# Sump is Done



## KaiserSousay (Nov 2, 2008)

Just some hind sight. Would have used 1 1/4 inch pipe for the siphion. Might have gone thru back wall, into closet for a much larger sump. 
Anyway, it is in and working. Just to refresh your memory, this is what got me going
http://www.aquariumlife.net/projects/diy-overflow/120.asp
Got all pipe and fittings worked out








Found a vessel that would fit in tank stand








Used shoe boxes as media holders








Thanx to Hoosier Tank, found an affordable pump, put it all in tank stand








After inital run, pulled it out and put holes in stand for pipes








I left the spray bar unglued so I could move it








Hope I didn`t stress the guys to much when drill met wood, they sure scattered  
Kind of a let down now that it`s done...Have another cabinet on the other side..
Hmmmmmm, maybe a canister fiter out of a 5 gallon bucket


----------



## hidenseek (Nov 13, 2005)

Is this for your 55g tank? What kind of pump are you using for the return? How is the flow from the spraybar?


----------



## cevvin (May 2, 2008)

Is that black pipe or did you paint/dye it?


----------



## afoctober2 (Apr 7, 2007)

I"m curious what size pipe did you use and what kind of pump did you match that up with


----------



## Hoosier Tank (May 8, 2007)

=D> 
Looks good and glad you were able to find everything to fit in your stand. Nice design on the overflows!!
I know what you mean about the "let down" when a project is completed. Almost a "Well, now what can I do?" kind of feeling.
Hope you are as happy with your pump as I am with mine. What size did you go with? I am going to write a review for CATALINA AQUARIUM so wait a while and see how it goes then you can add a reply in the reviews section. :thumb:


----------



## KaiserSousay (Nov 2, 2008)

+===+

### EXERCISES TO COMPLETE
**a.** Reproduce the stretch of the sump thread from "Is this for" through "you paint/dye it?".
**b.** Answer these questions from the sump thread:
(i) What did the original poster use as media holders?
(ii) Whom did the original poster thank for help finding an affordable pump?
(iii) Which part did the original poster leave unglued so it could be moved?
The entries have nothing to do with the sump thread.

### PROVIDED DATA
+===+

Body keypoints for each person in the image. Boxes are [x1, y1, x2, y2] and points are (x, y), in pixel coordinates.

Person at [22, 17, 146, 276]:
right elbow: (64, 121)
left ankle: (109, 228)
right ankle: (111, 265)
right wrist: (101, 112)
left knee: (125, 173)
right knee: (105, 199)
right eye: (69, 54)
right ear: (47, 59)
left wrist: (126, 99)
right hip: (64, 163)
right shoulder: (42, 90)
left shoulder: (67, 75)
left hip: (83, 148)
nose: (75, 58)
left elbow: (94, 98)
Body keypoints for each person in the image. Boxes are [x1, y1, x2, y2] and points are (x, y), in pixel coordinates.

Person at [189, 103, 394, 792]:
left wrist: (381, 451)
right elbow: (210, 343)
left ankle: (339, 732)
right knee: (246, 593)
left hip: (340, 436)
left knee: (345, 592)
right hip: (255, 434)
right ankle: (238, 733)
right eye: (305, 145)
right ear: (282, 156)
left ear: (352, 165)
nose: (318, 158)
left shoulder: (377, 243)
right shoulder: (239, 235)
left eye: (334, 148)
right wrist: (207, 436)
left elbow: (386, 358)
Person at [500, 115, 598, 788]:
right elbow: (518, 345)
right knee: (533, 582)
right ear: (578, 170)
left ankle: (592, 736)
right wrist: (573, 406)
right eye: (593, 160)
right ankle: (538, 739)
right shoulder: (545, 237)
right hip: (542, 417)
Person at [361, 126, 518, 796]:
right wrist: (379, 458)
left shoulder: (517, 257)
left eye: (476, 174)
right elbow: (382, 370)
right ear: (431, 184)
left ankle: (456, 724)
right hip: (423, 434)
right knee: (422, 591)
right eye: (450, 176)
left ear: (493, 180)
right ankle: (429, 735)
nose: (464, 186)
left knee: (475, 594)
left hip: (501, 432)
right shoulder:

+===+

### YOUR WRITTEN ANSWERS
**a.**
Is this for your 55g tank? What kind of pump are you using for the return? How is the flow from the spraybar?


----------



## cevvin (May 2, 2008)

Is that black pipe or did you paint/dye it?

**b.**
(i) Shoe boxes
(ii) Hoosier Tank
(iii) The spray bar